Available data:
################

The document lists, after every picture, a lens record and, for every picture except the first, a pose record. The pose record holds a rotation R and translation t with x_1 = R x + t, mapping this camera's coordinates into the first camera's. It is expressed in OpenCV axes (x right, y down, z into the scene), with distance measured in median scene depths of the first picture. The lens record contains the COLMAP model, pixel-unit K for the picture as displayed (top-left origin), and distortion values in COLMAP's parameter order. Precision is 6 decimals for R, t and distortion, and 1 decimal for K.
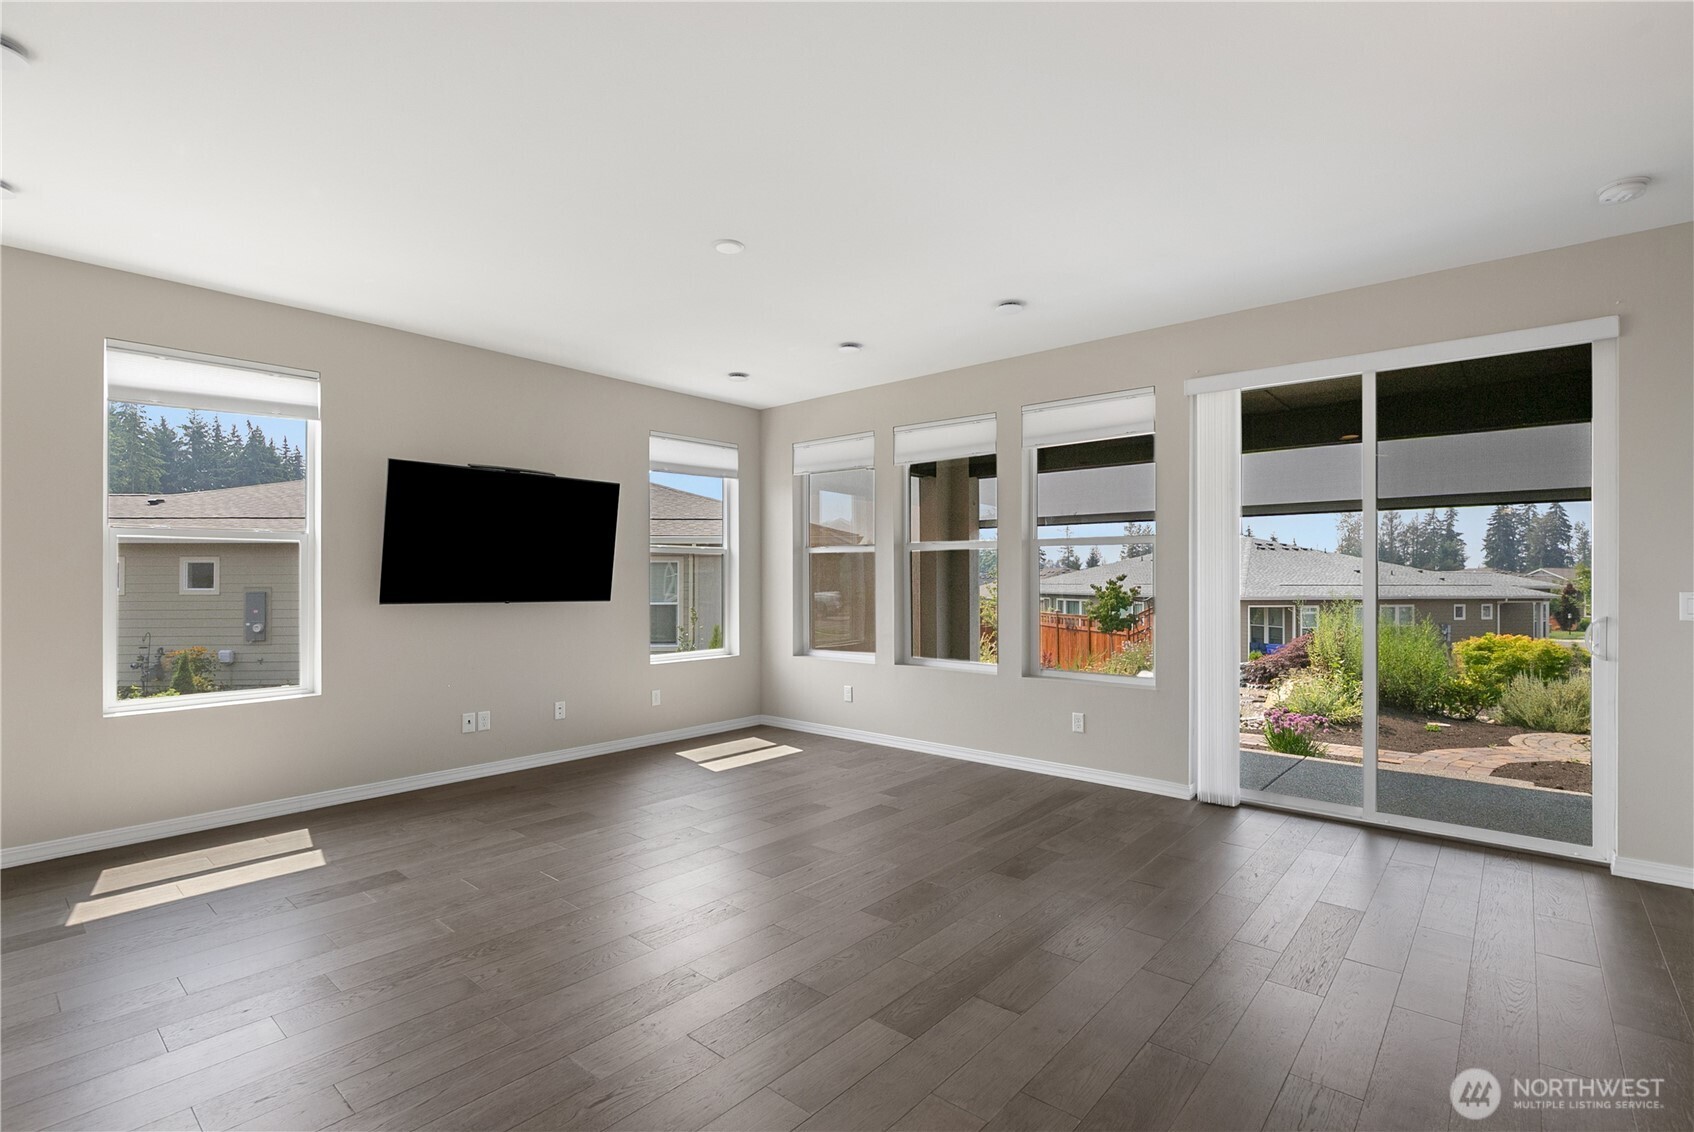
lens RADIAL K [[780.9, 0, 886.5], [0, 780.9, 567.4], [0, 0, 1]] dist [-0.001883, -0.001412]
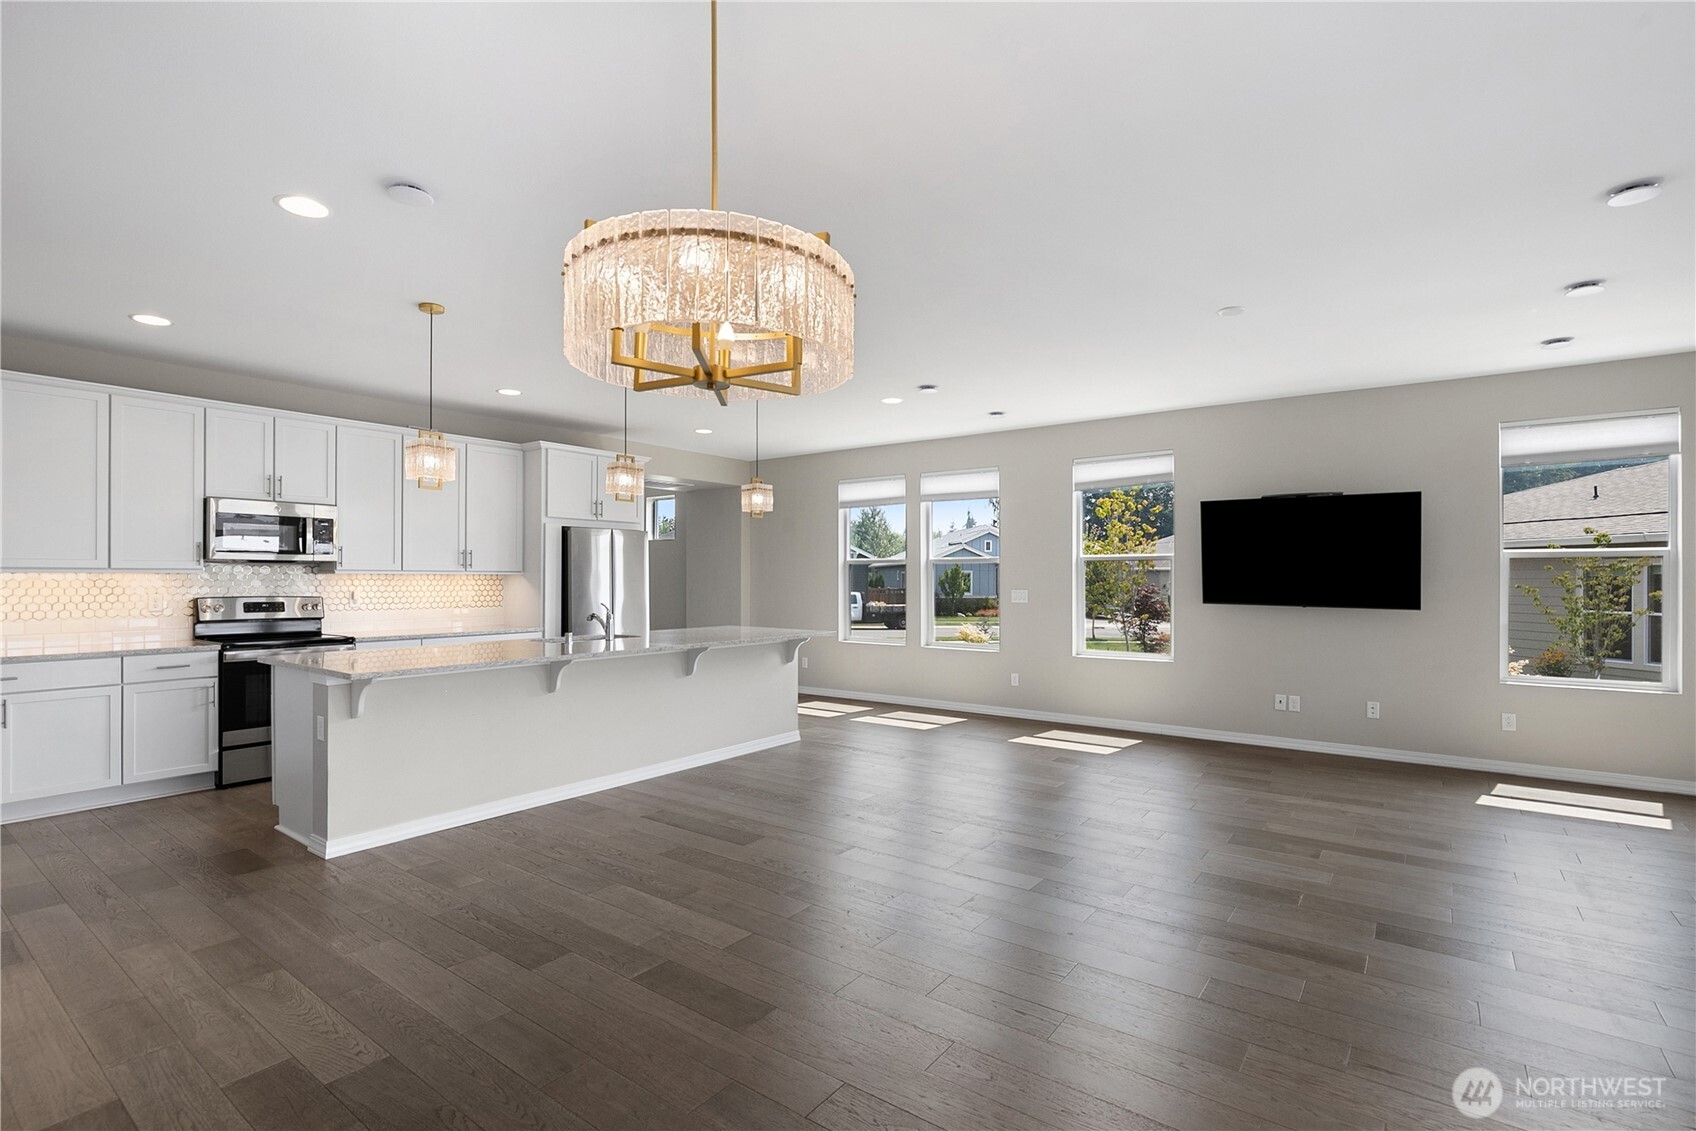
lens RADIAL K [[781.8, 0, 846.3], [0, 781.8, 574.0], [0, 0, 1]] dist [-0.001883, -0.001412]
pose [[0.065647, -0.003574, -0.997837, 0.654017], [0.011142, 0.999934, -0.002849, -0.009251], [0.997781, -0.010931, 0.065682, 0.229185]]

################

Please render every line of the material above as a numbered list, skipping blank lines and leaving the pictures out of the answer.

1. The document lists, after every picture, a lens record and, for every picture except the first, a pose record. The pose record holds a rotation R and translation t with x_1 = R x + t, mapping this camera's coordinates into the first camera's. It is expressed in OpenCV axes (x right, y down, z into the scene), with distance measured in median scene depths of the first picture. The lens record contains the COLMAP model, pixel-unit K for the picture as displayed (top-left origin), and distortion values in COLMAP's parameter order. Precision is 6 decimals for R, t and distortion, and 1 decimal for K.
2. lens RADIAL K [[780.9, 0, 886.5], [0, 780.9, 567.4], [0, 0, 1]] dist [-0.001883, -0.001412]
3. lens RADIAL K [[781.8, 0, 846.3], [0, 781.8, 574.0], [0, 0, 1]] dist [-0.001883, -0.001412]
4. pose [[0.065647, -0.003574, -0.997837, 0.654017], [0.011142, 0.999934, -0.002849, -0.009251], [0.997781, -0.010931, 0.065682, 0.229185]]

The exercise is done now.